Note that it will only need to run once, after that all users allowed to use the Code Environment will be able to leverage the pre-trained model with re-downloading it again.

Using the pre-trained model for inference#

You can now re-use this pre-trained model in your Dataiku Project’s Python Recipe or notebook. Here is an example adapted from a tutorial on the Tensorflow website that downloads a sample image and predicts its class from the ImageNet labels.

import tensorflow as tf
import tensorflow_hub as hub
import numpy as np

from PIL import Image

model_name = "https://tfhub.dev/google/tf2-preview/mobilenet_v2/classification/4"

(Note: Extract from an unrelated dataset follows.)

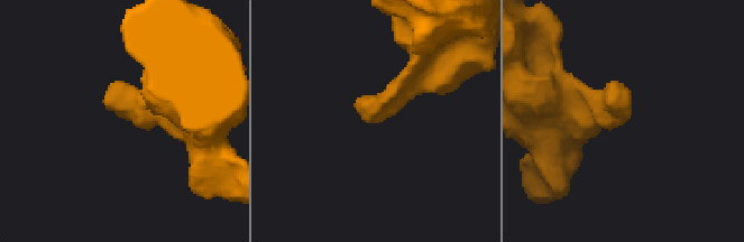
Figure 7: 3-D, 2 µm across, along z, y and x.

# Load the pre-trained model
img_shape = (224, 224)
classifier = tf.keras.Sequential([
    hub.KerasLayer(model_name, input_shape=img_shape+(3,))
])

# Download image and compute prediction
img_url = "https://upload.wikimedia.org/wikipedia/commons/b/b0/Bengal_tiger_%28Panthera_tigris_tigris%29_female_3_crop.jpg"
img = tf.keras.utils.get_file('image.jpg', img_url)
img = Image.open(img).resize(IMAGE_SHAPE)
img = np.array(img)/255.0
result = classifier.predict(img[np.newaxis, ...])

# Map the prediction result to the corresponding class label
labels_url = "https://storage.googleapis.com/download.tensorflow.org/data/ImageNetLabels.txt"
predicted_class = tf.math.argmax(result[0], axis=-1)
labels_path = tf.keras.utils.get_file('ImageNetLabels.txt', labels_url)
imagenet_labels = np.array(open(labels_path).read().splitlines())
predicted_class_name = imagenet_labels[predicted_class]

print(f"Predicted class name: {predicted_class_name}")

Running this code should give you the following output:

Predicted class name: tiger

Wrapping up#

Your pre-trained model is now operational! From there you can easily reuse it, e.g. to directly classify other images stored in a Managed Folder or to fine-tune it for a more specific task.